*** Opening of PASSAGE SHOWN ***

Monday, July 20, 2009

Morocco Journal, Summer 1980, part 1


I like the word decadent. All shimmering with purple and gold. It throws out the brilliance of flames and the gleam of precious stones. It is made up of carnal spirit and unhappy flesh and of all the violent splendors of the Lower Empire: it conjures up the paint of courtesans, the sports of the circus, the breath of the tamers of animals, the bounding of wild beasts, the collapse among the flames of races exhausted by the power of feeling, to the invading sound of enemy trumpets.

-- Paul Verlaine, circa 1886


Egon Schiele (1890-1918), 'Sleeping Figure With Blanket,' Austrian, 1910. Watercolor and charcoal on tan paper. (Photo by Allan Macintyre, HUAM © President and Fellows of Harvard College)


In June, 1980, I graduated from college and, on a whim, flew to Morocco for a summer workshop with the expatriate American writer Paul Bowles. I had never really read much by Bowles, but I had heard him mentioned in connection with the Beat writers, and I was curious to go and do something out of the norm. So off I went, on a program organized by the School of Visual Arts in NYC. What follows is pretty much a verbatim redaction of my journal of that summer, for better or worse:


Went to the Times Square art show with Gina: huge portraits of genitals, coats spray-painted green, a corridor lined with broken glass, a motorized James Brown in front of gift wrap, rats nailed to walls. We talk about Tom Otterness, who’s made a film called Red Curtain in which he executes his dog. A sharp cookie serrates your stomach. A woman in L.A. had herself buried with a car, her car, to use in the afterlife.

*** Close of PASSAGE SHOWN ***
*** Opening of INPUT DATA ***

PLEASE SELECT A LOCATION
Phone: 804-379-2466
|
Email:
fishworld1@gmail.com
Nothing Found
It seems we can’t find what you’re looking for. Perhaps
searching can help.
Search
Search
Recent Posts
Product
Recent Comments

*** Close of INPUT DATA ***

• YOUR TASKS:
1) In the journal entry, which school organized the 1980 summer program in Morocco?
2) Based on the journal entry, answer yes or no to each statement and quote the words that decide it: (a) The writer had read a great deal of Paul Bowles before the trip. (b) The Schiele work is done in watercolor and charcoal on tan paper. (c) Tom Otterness made a film called Red Curtain.

• TASK-BY-TASK RESULTS:
1) The School of Visual Arts in NYC.

2)
(a) No: "I had never really read much by Bowles"
(b) Yes: "Watercolor and charcoal on tan paper."
(c) Yes: "Tom Otterness, who’s made a film called Red Curtain"